The Broken Vase by Rex Stout
Review by Matt B. (BuffaloSavage)
It is early 1941 in New York City. Gentleman farmer and private eye Tecumseh Fox is rich enough to afford giving a grant of $2,000.00 (about $35,000 in our 2021 dinero) to a young gifted fiddler to purchase a Stradivarius. Though not a music lover, Fox attends the Carnegie Hall concert for the premier performance of the fiddler on his prize violin. Unmusical Fox notices that the audience is shocked and leaving in droves. Fox is told that the violin’s tone didn’t sound at all right. The young violinist, in front of witnesses, takes his own life during the intermission.
Case closed, but a killing occurs that makes Fox think the suicide and the murder are linked. The rich mother of the murder victim hires Fox to investigate the circumstances and find out who committed the murder. Fox has a series of interviews and adventures that make for amusing reading, especially when one’s brain is too tired for more challenging reading matter.
Rex Stout is better known and more respected for his novels starring Nero Wolfe, rotund orchid fancier and PI to the rich and famous. Critics and fans agree that his other detective creations – Tec Fox, Alphabet Hicks, and Theodolinda ‘Dol’ Banner – are not up to the Wolfe-Archie stories, especially the novellas.
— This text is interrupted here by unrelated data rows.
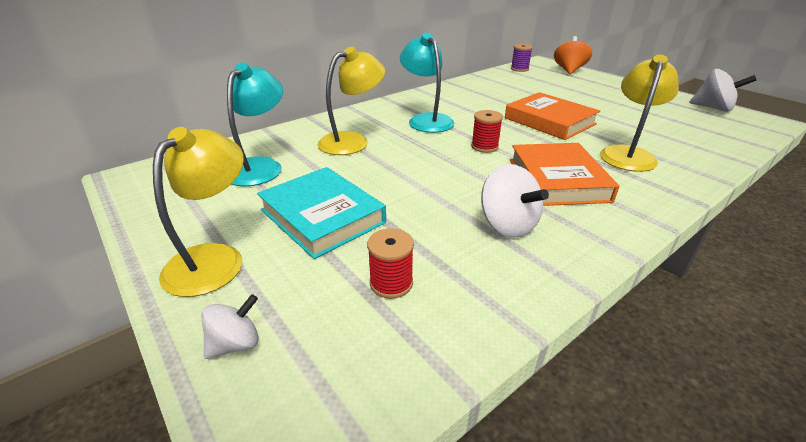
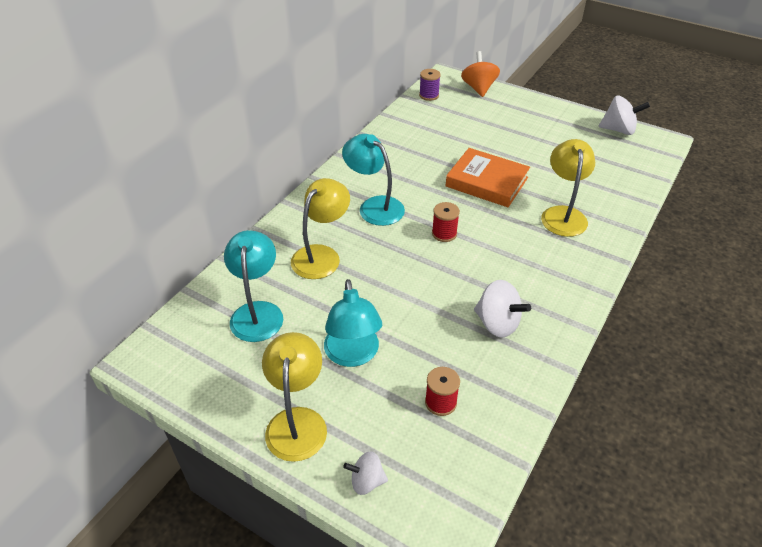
camera: 20 degrees left, 10 degrees up
(236, 343) = (366, 481): white spinning top -> white spinning top turned 120 degrees counterclockwise
(322, 216) = (353, 355): turquoise book -> turquoise lamp
(557, 180) = (518, 262): orange book -> none

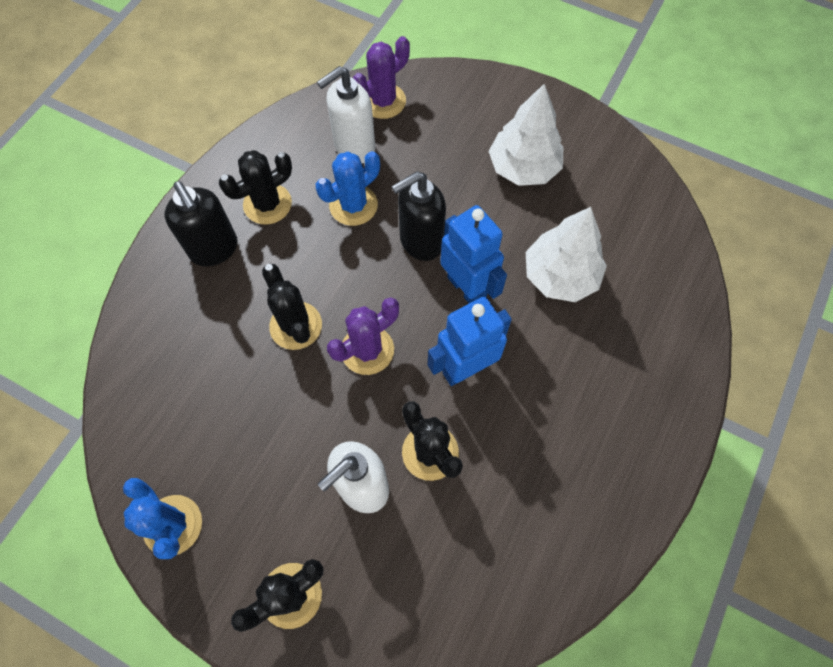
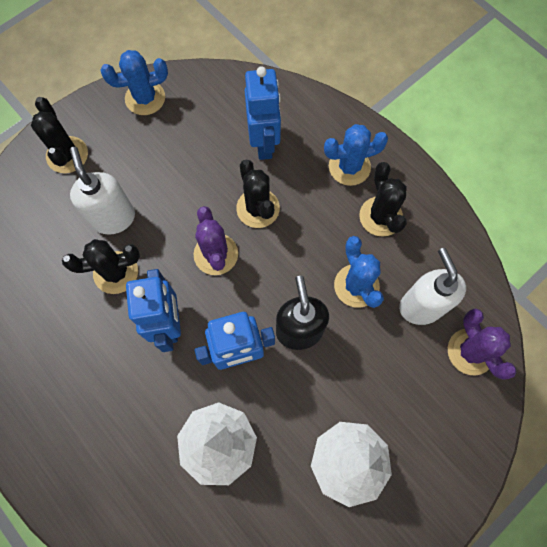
camera: 110 degrees right, 5 degrees up
(207, 348) = (264, 144): none -> blue robot
(214, 249) = (349, 167): black soap dispenser -> blue cactus
(296, 326) = (258, 208): black cactus -> black cactus turned 75 degrees clockwise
But I don’t care. As a fan of between the wars whodunnits, I have a soft spot for vintage characters, society settings, and squads of suspects. To his credit, Stout always plays fair with the reader, giving enough information to the reader to figure it out by the reveal. Also, like Conan Doyle was able to in the Holmes stories, Stout captures an insular world and feeling of timelessness – affluent Manhattan, mid-20th century – a quality that I hope discerning readers will enjoy for years to come.